What to produce: The task calls for the line containing "2019-02-04, Humidity MIN: 60 -> 27.5" and all later lines, through the end of the entries below, to be set down exactly and without pictures.

Records from a data collection:

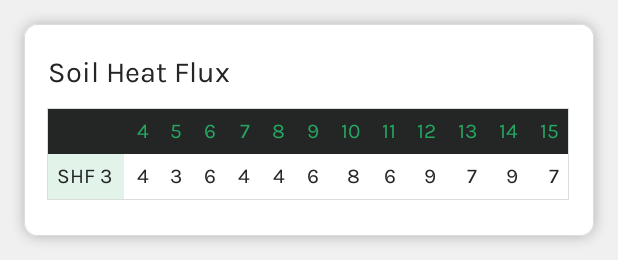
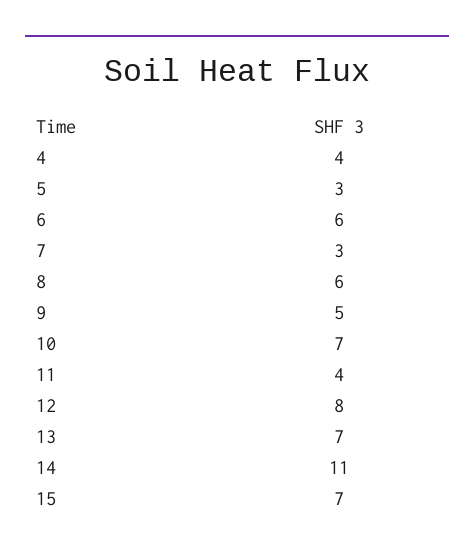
7: 4 -> 3
8: 4 -> 6
9: 6 -> 5
10: 8 -> 7
11: 6 -> 4
12: 9 -> 8
14: 9 -> 11

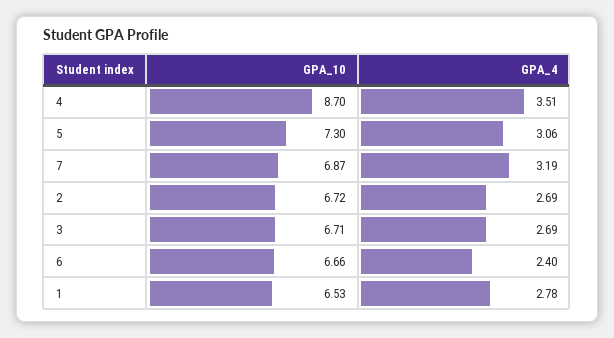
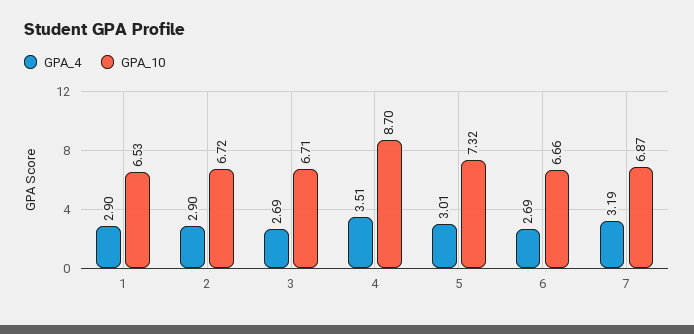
GPA_10, 5: 7.3 -> 7.32
GPA_4, 5: 3.06 -> 3.01
GPA_4, 2: 2.69 -> 2.9
GPA_4, 6: 2.4 -> 2.69
GPA_4, 1: 2.78 -> 2.9

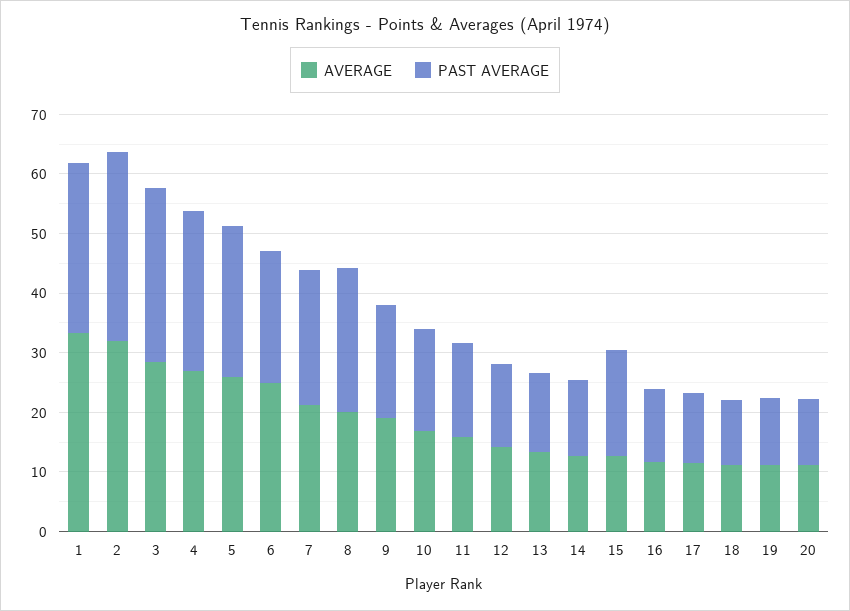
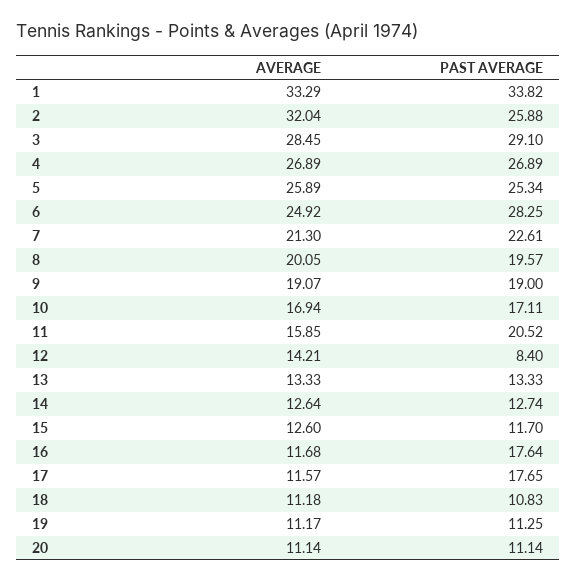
PAST AVERAGE, 1: 28 -> 33.82
PAST AVERAGE, 2: 32 -> 25.88
PAST AVERAGE, 6: 22 -> 28.25
PAST AVERAGE, 8: 24 -> 19.57
PAST AVERAGE, 11: 16 -> 20.52
PAST AVERAGE, 12: 14 -> 8.4
PAST AVERAGE, 15: 18 -> 11.7
PAST AVERAGE, 16: 12 -> 17.64
PAST AVERAGE, 17: 12 -> 17.65

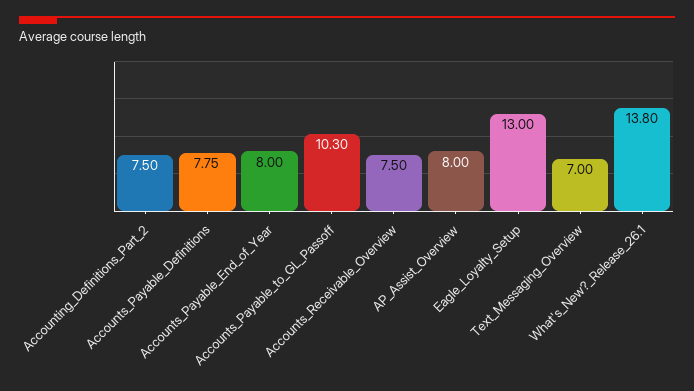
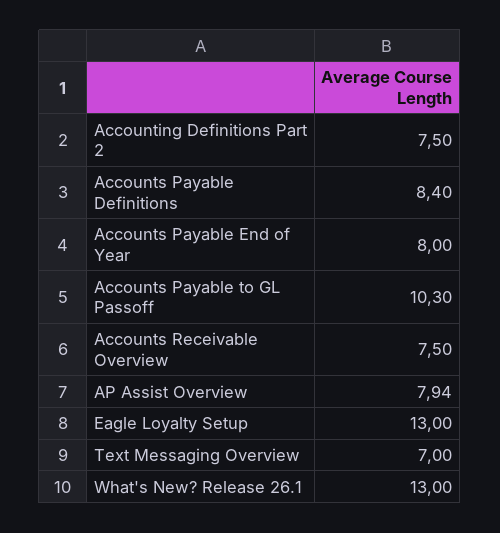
Accounts_Payable_Definitions: 7.75 -> 8.4
AP_Assist_Overview: 8 -> 7.94
What's_New?_Release_26.1: 13.8 -> 13

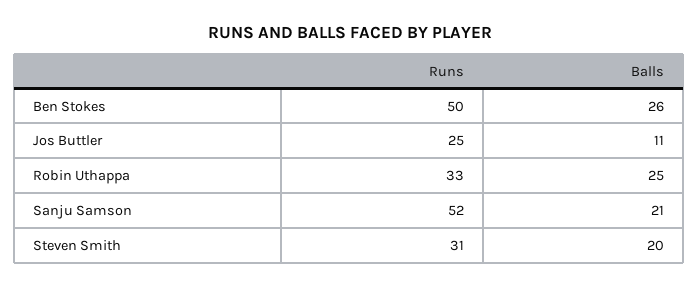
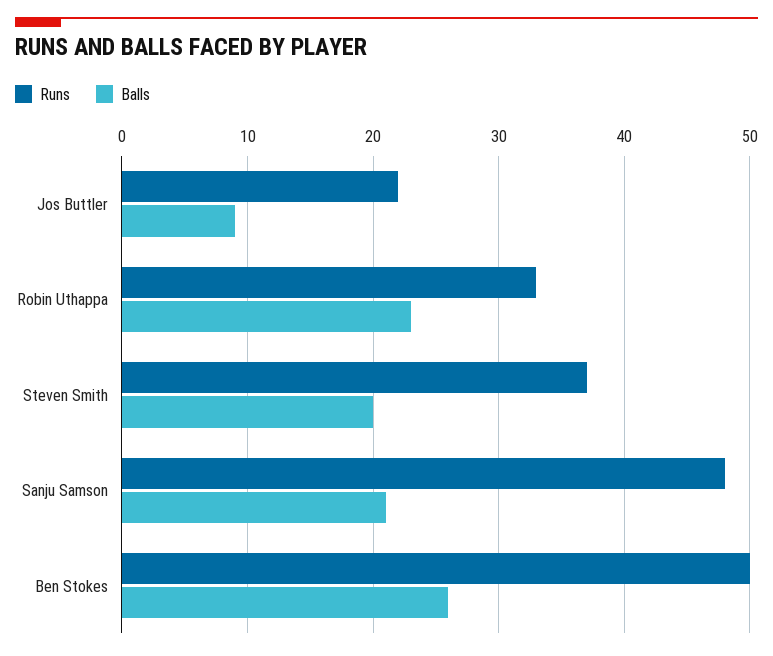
Runs, Jos Buttler: 25 -> 22
Balls, Jos Buttler: 11 -> 9
Balls, Robin Uthappa: 25 -> 23
Runs, Sanju Samson: 52 -> 48
Runs, Steven Smith: 31 -> 37

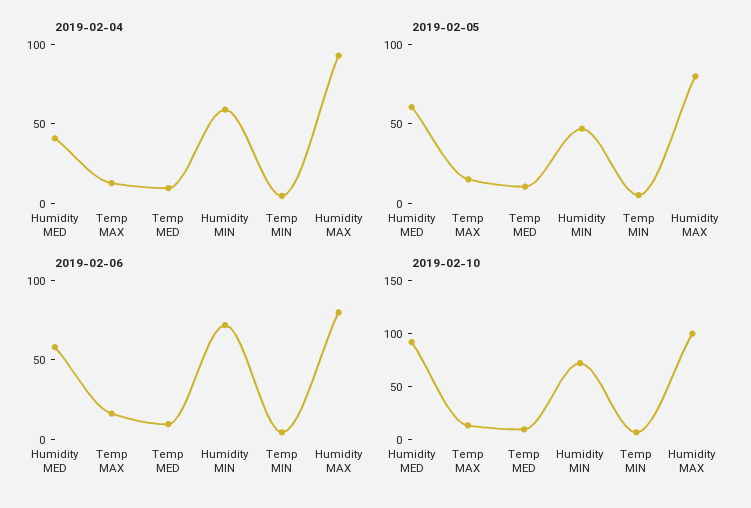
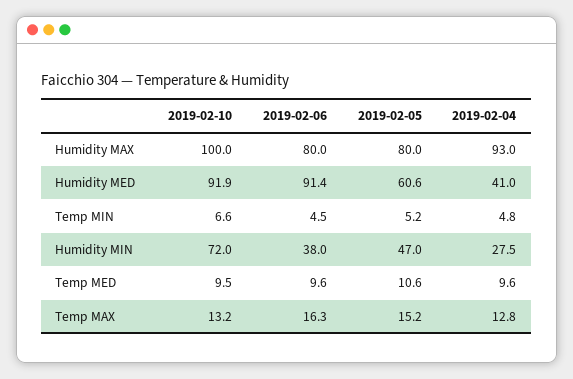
2019-02-04, Humidity MIN: 60 -> 27.5
2019-02-06, Humidity MED: 60 -> 91.4
2019-02-06, Humidity MIN: 70 -> 38

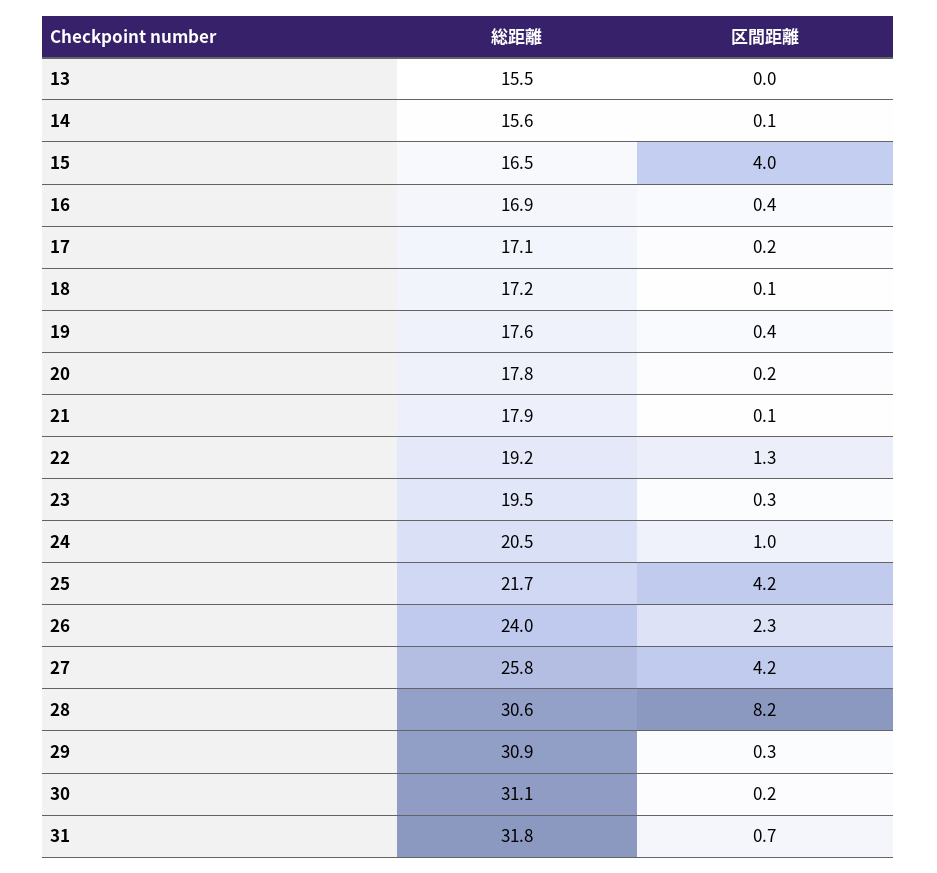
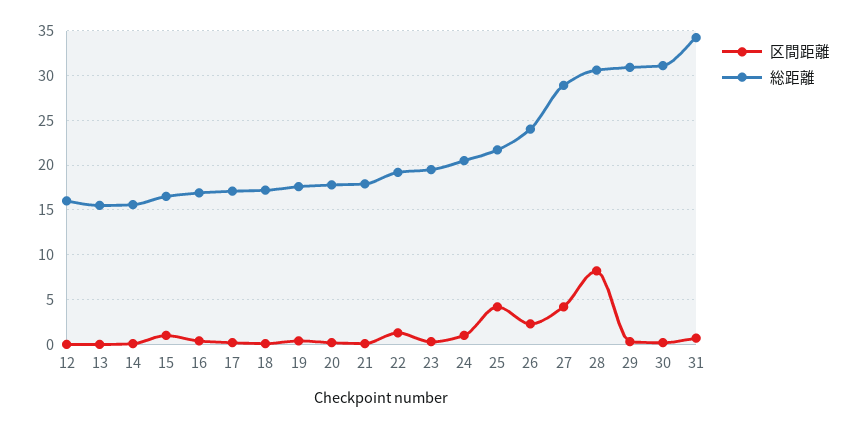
区間距離, 15: 4 -> 1
総距離, 27: 25.8 -> 29
総距離, 31: 31.8 -> 34
区間距離, 12: none -> 0
総距離, 12: none -> 16

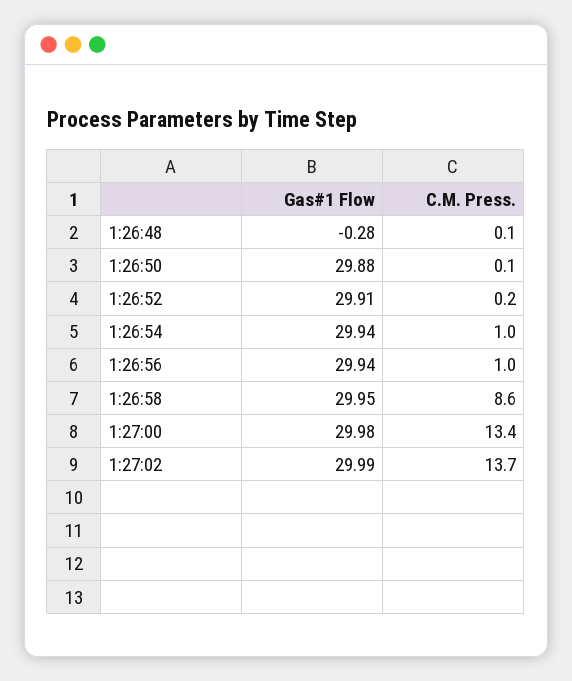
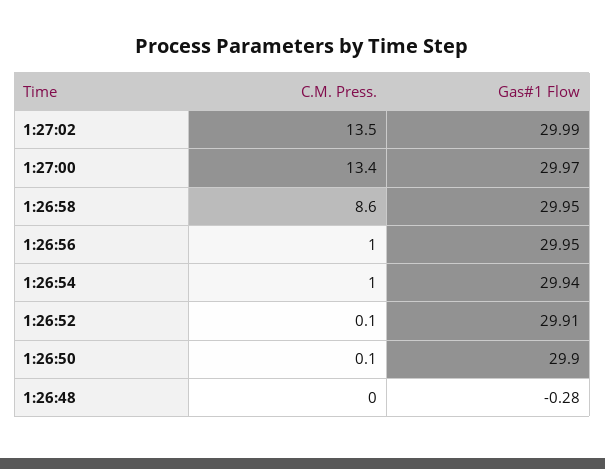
C.M. Press., 1:26:48: 0.1 -> 0
Gas#1 Flow, 1:26:50: 29.88 -> 29.9
C.M. Press., 1:26:52: 0.2 -> 0.1
Gas#1 Flow, 1:26:56: 29.94 -> 29.95
Gas#1 Flow, 1:27:00: 29.98 -> 29.97
C.M. Press., 1:27:02: 13.7 -> 13.5

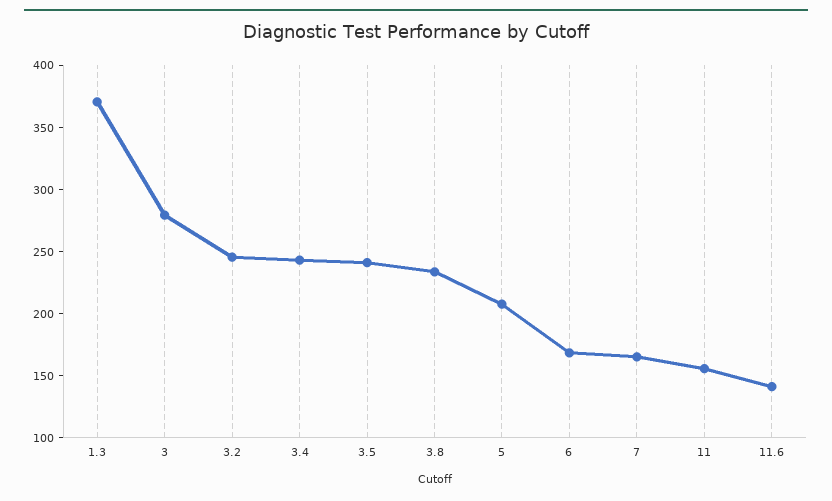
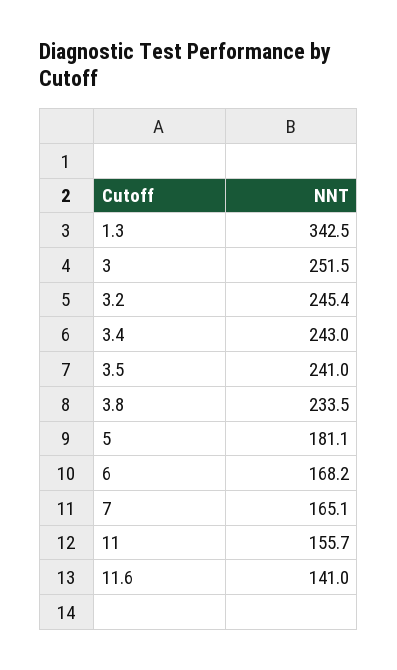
1.3: 370 -> 342.5
3: 280 -> 251.5
5: 210 -> 181.1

Reply:
2019-02-04, Humidity MIN: 60 -> 27.5
2019-02-06, Humidity MED: 60 -> 91.4
2019-02-06, Humidity MIN: 70 -> 38

区間距離, 15: 4 -> 1
総距離, 27: 25.8 -> 29
総距離, 31: 31.8 -> 34
区間距離, 12: none -> 0
総距離, 12: none -> 16

C.M. Press., 1:26:48: 0.1 -> 0
Gas#1 Flow, 1:26:50: 29.88 -> 29.9
C.M. Press., 1:26:52: 0.2 -> 0.1
Gas#1 Flow, 1:26:56: 29.94 -> 29.95
Gas#1 Flow, 1:27:00: 29.98 -> 29.97
C.M. Press., 1:27:02: 13.7 -> 13.5

1.3: 370 -> 342.5
3: 280 -> 251.5
5: 210 -> 181.1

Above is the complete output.